Interestingly, MBL is able to interact with TLR2 in the phagosome to initiate proinflammatory signaling,42 which thereby might also play a role in infection after OLT. Gene association studies have several potential limitations which should be taken into consideration when interpreting the results. One is that selection bias may arise from the fact that not all patients were included (patients were excluded because DNA was absent or because of perioperative morbidity or mortality
within the first 7 days after transplantation). However, frequencies for the studied SNPs in recipients were comparable in both cohorts. Another limitation is that the study may suffer from bias due to population stratification. In our study, however, a similar association was observed in a second independent cohort, despite differences in treatment regimes and donor genotype frequencies. An additional theoretical limitation is the possibility that the evaluated polymorphisms may not be directly GSK 3 inhibitor associated with CSI, but instead may be associated with other factors
BYL719 molecular weight that influence that clinical endpoint.
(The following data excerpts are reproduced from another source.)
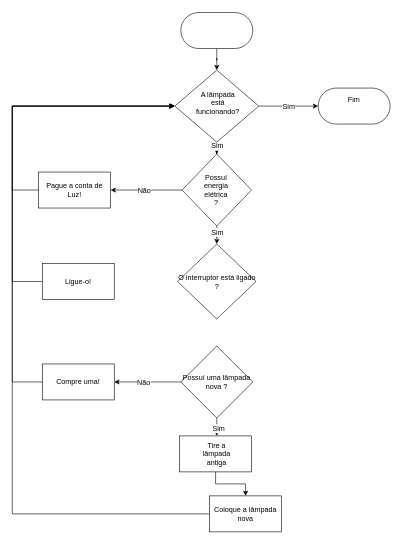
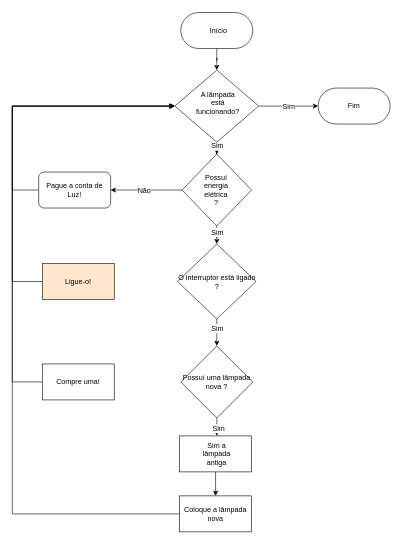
  <mxCell id="0" />
  <mxCell id="1" parent="0" />
  <mxCell id="2" style="edgeStyle=orthogonalEdgeStyle;rounded=0;orthogonalLoop=1;jettySize=auto;html=1;entryX=0.5;entryY=0;entryDx=0;entryDy=0;" edge="1" parent="1" source="3" target="28"><mxGeometry relative="1" as="geometry" /></mxCell>
  <mxCell id="3" value="&lt;div&gt;&lt;br&gt;&lt;/div&gt;&lt;div&gt;&lt;br&gt;&lt;/div&gt;" style="rounded=1;whiteSpace=wrap;html=1;arcSize=50;" vertex="1" parent="1"><mxGeometry x="301" y="20" width="120" height="60" as="geometry" /></mxCell>
+ <mxCell id="4" value="&lt;div&gt;Início&lt;/div&gt;" style="text;html=1;strokeColor=none;fillColor=none;align=center;verticalAlign=middle;whiteSpace=wrap;rounded=0;" vertex="1" parent="1"><mxGeometry x="343.5" y="40" width="40" height="20" as="geometry" /></mxCell>
  <mxCell id="5" style="edgeStyle=orthogonalEdgeStyle;rounded=0;orthogonalLoop=1;jettySize=auto;html=1;entryX=1;entryY=0.5;entryDx=0;entryDy=0;" edge="1" parent="1" source="9" target="19"><mxGeometry relative="1" as="geometry" /></mxCell>
  <mxCell id="6" value="Não" style="text;html=1;resizable=0;points=[];align=center;verticalAlign=middle;labelBackgroundColor=#ffffff;" vertex="1" connectable="0" parent="5"><mxGeometry x="0.196" y="-4" relative="1" as="geometry"><mxPoint x="7" y="4" as="offset" /></mxGeometry></mxCell>
  <mxCell id="7" style="edgeStyle=orthogonalEdgeStyle;rounded=0;orthogonalLoop=1;jettySize=auto;html=1;entryX=0.5;entryY=0;entryDx=0;entryDy=0;" edge="1" parent="1" source="9" target="12"><mxGeometry relative="1" as="geometry" /></mxCell>
  <mxCell id="8" value="Sim" style="text;html=1;resizable=0;points=[];align=center;verticalAlign=middle;labelBackgroundColor=#ffffff;" vertex="1" connectable="0" parent="7"><mxGeometry x="0.2" y="4" relative="1" as="geometry"><mxPoint x="-4" as="offset" /></mxGeometry></mxCell>
  <mxCell id="9" value="" style="rhombus;whiteSpace=wrap;html=1;" vertex="1" parent="1"><mxGeometry x="303" y="256" width="116" height="120" as="geometry" /></mxCell>
+ <mxCell id="10" style="edgeStyle=orthogonalEdgeStyle;rounded=0;orthogonalLoop=1;jettySize=auto;html=1;entryX=0;entryY=0.5;entryDx=0;entryDy=0;" edge="1" parent="1" source="12" target="17"><mxGeometry relative="1" as="geometry" /></mxCell>
+ <mxCell id="11" value="Sim" style="text;html=1;resizable=0;points=[];align=center;verticalAlign=middle;labelBackgroundColor=#ffffff;" vertex="1" connectable="0" parent="10"><mxGeometry x="-0.659" y="-2" relative="1" as="geometry"><mxPoint x="2" y="7.5" as="offset" /></mxGeometry></mxCell>
  <mxCell id="12" value="O interruptor está ligado ?" style="rhombus;whiteSpace=wrap;html=1;" vertex="1" parent="1"><mxGeometry x="295.5" y="406" width="131" height="125" as="geometry" /></mxCell>
- <mxCell id="13" style="edgeStyle=orthogonalEdgeStyle;rounded=0;orthogonalLoop=1;jettySize=auto;html=1;entryX=1;entryY=0.5;entryDx=0;entryDy=0;" edge="1" parent="1" source="17" target="23"><mxGeometry relative="1" as="geometry" /></mxCell>
- <mxCell id="14" value="Não" style="text;html=1;resizable=0;points=[];align=center;verticalAlign=middle;labelBackgroundColor=#ffffff;" vertex="1" connectable="0" parent="13"><mxGeometry x="0.314" y="1" relative="1" as="geometry"><mxPoint x="10.5" y="-1" as="offset" /></mxGeometry></mxCell>
  <mxCell id="15" style="edgeStyle=orthogonalEdgeStyle;rounded=0;orthogonalLoop=1;jettySize=auto;html=1;" edge="1" parent="1" source="17"><mxGeometry relative="1" as="geometry"><mxPoint x="361" y="726" as="targetPoint" /></mxGeometry></mxCell>
  <mxCell id="16" value="Sim" style="text;html=1;resizable=0;points=[];align=center;verticalAlign=middle;labelBackgroundColor=#ffffff;" vertex="1" connectable="0" parent="15"><mxGeometry x="0.2" y="4" relative="1" as="geometry"><mxPoint x="-1.5" y="-0.5" as="offset" /></mxGeometry></mxCell>
  <mxCell id="17" value="Possuí uma lâmpada nova ?" style="rhombus;whiteSpace=wrap;html=1;direction=south;" vertex="1" parent="1"><mxGeometry x="301" y="576" width="120" height="120" as="geometry" /></mxCell>
  <mxCell id="18" style="edgeStyle=orthogonalEdgeStyle;rounded=0;orthogonalLoop=1;jettySize=auto;html=1;entryX=0;entryY=0.5;entryDx=0;entryDy=0;" edge="1" parent="1" source="19" target="28"><mxGeometry relative="1" as="geometry"><Array as="points"><mxPoint x="20" y="316" /><mxPoint x="20" y="176" /></Array></mxGeometry></mxCell>
- <mxCell id="19" value="Pague a conta de Luz!" style="rounded=0;whiteSpace=wrap;html=1;" vertex="1" parent="1"><mxGeometry x="64" y="286" width="120" height="60" as="geometry" /></mxCell>
+ <mxCell id="19" value="Pague a conta de Luz!" style="whiteSpace=wrap;html=1;rounded=1;" vertex="1" parent="1"><mxGeometry x="64" y="286" width="120" height="60" as="geometry" /></mxCell>
  <mxCell id="20" style="edgeStyle=orthogonalEdgeStyle;rounded=0;orthogonalLoop=1;jettySize=auto;html=1;" edge="1" parent="1" source="21"><mxGeometry relative="1" as="geometry"><mxPoint x="290" y="176" as="targetPoint" /><Array as="points"><mxPoint x="20" y="469" /><mxPoint x="20" y="176" /></Array></mxGeometry></mxCell>
- <mxCell id="21" value="&lt;div&gt;Ligue-o!&lt;/div&gt;" style="rounded=0;whiteSpace=wrap;html=1;" vertex="1" parent="1"><mxGeometry x="70" y="438.5" width="120" height="60" as="geometry" /></mxCell>
+ <mxCell id="21" value="&lt;div&gt;Ligue-o!&lt;/div&gt;" style="rounded=0;whiteSpace=wrap;html=1;fillColor=#ffe6cc;" vertex="1" parent="1"><mxGeometry x="70" y="438.5" width="120" height="60" as="geometry" /></mxCell>
  <mxCell id="22" style="edgeStyle=orthogonalEdgeStyle;rounded=0;orthogonalLoop=1;jettySize=auto;html=1;entryX=0;entryY=0.5;entryDx=0;entryDy=0;" edge="1" parent="1" source="23" target="28"><mxGeometry relative="1" as="geometry"><Array as="points"><mxPoint x="20" y="636" /><mxPoint x="20" y="176" /></Array></mxGeometry></mxCell>
  <mxCell id="23" value="Compre uma!" style="rounded=0;whiteSpace=wrap;html=1;" vertex="1" parent="1"><mxGeometry x="70" y="606" width="120" height="60" as="geometry" /></mxCell>
  <mxCell id="24" style="edgeStyle=orthogonalEdgeStyle;rounded=0;orthogonalLoop=1;jettySize=auto;html=1;entryX=0;entryY=0.5;entryDx=0;entryDy=0;" edge="1" parent="1" source="28" target="29"><mxGeometry relative="1" as="geometry" /></mxCell>
  <mxCell id="25" value="Sim" style="text;html=1;resizable=0;points=[];align=center;verticalAlign=middle;labelBackgroundColor=#ffffff;" vertex="1" connectable="0" parent="24"><mxGeometry x="-0.303" relative="1" as="geometry"><mxPoint x="14.5" as="offset" /></mxGeometry></mxCell>
  <mxCell id="26" style="edgeStyle=orthogonalEdgeStyle;rounded=0;orthogonalLoop=1;jettySize=auto;html=1;entryX=0.5;entryY=0;entryDx=0;entryDy=0;" edge="1" parent="1" source="28" target="9"><mxGeometry relative="1" as="geometry" /></mxCell>
  <mxCell id="27" value="Sim" style="text;html=1;resizable=0;points=[];align=center;verticalAlign=middle;labelBackgroundColor=#ffffff;" vertex="1" connectable="0" parent="26"><mxGeometry x="0.522" relative="1" as="geometry"><mxPoint as="offset" /></mxGeometry></mxCell>
  <mxCell id="28" value="" style="rhombus;whiteSpace=wrap;html=1;" vertex="1" parent="1"><mxGeometry x="291" y="116" width="140" height="120" as="geometry" /></mxCell>
  <mxCell id="29" value="" style="rounded=1;whiteSpace=wrap;html=1;arcSize=50;" vertex="1" parent="1"><mxGeometry x="530" y="146" width="120" height="60" as="geometry" /></mxCell>
- <mxCell id="30" value="Fim" style="text;html=1;strokeColor=none;fillColor=none;align=center;verticalAlign=middle;whiteSpace=wrap;rounded=0;" vertex="1" parent="1"><mxGeometry x="570" y="156" width="40" height="20" as="geometry" /></mxCell>
+ <mxCell id="30" value="Fim" style="text;html=1;strokeColor=none;fillColor=none;align=center;verticalAlign=middle;whiteSpace=wrap;rounded=0;" vertex="1" parent="1"><mxGeometry x="570" y="166" width="40" height="20" as="geometry" /></mxCell>
  <mxCell id="31" value="A lâmpada está funcionando?" style="text;html=1;strokeColor=none;fillColor=none;align=center;verticalAlign=middle;whiteSpace=wrap;rounded=0;" vertex="1" parent="1"><mxGeometry x="342.5" y="161" width="40" height="20" as="geometry" /></mxCell>
  <mxCell id="32" value="&lt;div&gt;Possuí energia elétrica ?&lt;/div&gt;" style="text;html=1;strokeColor=none;fillColor=none;align=center;verticalAlign=middle;whiteSpace=wrap;rounded=0;" vertex="1" parent="1"><mxGeometry x="340" y="306" width="40" height="20" as="geometry" /></mxCell>
  <mxCell id="33" style="edgeStyle=orthogonalEdgeStyle;rounded=0;orthogonalLoop=1;jettySize=auto;html=1;entryX=0.5;entryY=0;entryDx=0;entryDy=0;" edge="1" parent="1" source="34" target="37"><mxGeometry relative="1" as="geometry" /></mxCell>
  <mxCell id="34" value="" style="rounded=0;whiteSpace=wrap;html=1;" vertex="1" parent="1"><mxGeometry x="299" y="726" width="120" height="60" as="geometry" /></mxCell>
- <mxCell id="35" value="Tire a lâmpada antiga" style="text;html=1;strokeColor=none;fillColor=none;align=center;verticalAlign=middle;whiteSpace=wrap;rounded=0;" vertex="1" parent="1"><mxGeometry x="341" y="746" width="40" height="20" as="geometry" /></mxCell>
+ <mxCell id="35" value="Sim a lâmpada antiga" style="text;html=1;strokeColor=none;fillColor=none;align=center;verticalAlign=middle;whiteSpace=wrap;rounded=0;" vertex="1" parent="1"><mxGeometry x="341" y="746" width="40" height="20" as="geometry" /></mxCell>
  <mxCell id="36" style="edgeStyle=orthogonalEdgeStyle;rounded=0;orthogonalLoop=1;jettySize=auto;html=1;" edge="1" parent="1" source="37"><mxGeometry relative="1" as="geometry"><mxPoint x="290" y="176" as="targetPoint" /><Array as="points"><mxPoint x="20" y="856" /><mxPoint x="20" y="176" /></Array></mxGeometry></mxCell>
- <mxCell id="37" value="Coloque a lâmpada nova " style="rounded=0;whiteSpace=wrap;html=1;" vertex="1" parent="1"><mxGeometry x="349" y="826" width="120" height="60" as="geometry" /></mxCell>
+ <mxCell id="37" value="Coloque a lâmpada nova " style="rounded=0;whiteSpace=wrap;html=1;" vertex="1" parent="1"><mxGeometry x="299" y="826" width="120" height="60" as="geometry" /></mxCell>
However, the multivariate analyses identify each of the separate SNPs, the number of risk-conferring SNPs, sex, and antimicrobial prophylaxis as independent risk factors for infection. In conclusion, the genetic profile of the lectin complement activation pathway has a major impact on bacterial infection after liver transplantation. These observations also confirm the importance of the liver as primary source of the lectin complement pathway
constituents: MBL, FCN2, and MASP2. Further studies on these genetic risk factors in liver transplantation 上海皓元 could contribute to novel infection prevention strategies and improvement of postoperative outcome. This should be evaluated in prospective intervention studies. Such an approach based on lectin complement pathway genes might in time lead to more personalized treatment protocols and improved survival after OLT. We thank Rolf Vossen and Willem Verduyn for technical assistance, and Dr. James Hardwick for his advice regarding the final text. Additional Supporting Information may be found in the online version of this article. “
“Treatment for chronic hepatitis B (CHB) over the last two decades has drawn on immune-based interferon-α (IFN-α) or direct-acting antiviral agents in the category of nucleos(t)ide analogues (NAs). Over this time, various combinations of these two treatment approaches have been submitted to trials, but with disappointing gains over the respective monotherapies. This has been offset in part by the positive impact that these therapies have had on the lives of patients with CHB in significantly reducing the risk of development of progressive liver disease and hepatocellular carcinoma.1 Equally dramatic has been the observed reversal of hepatitis B virus (HBV)-associated fibrosis and cirrhosis, with a commensurate decrease in the need for liver transplantation.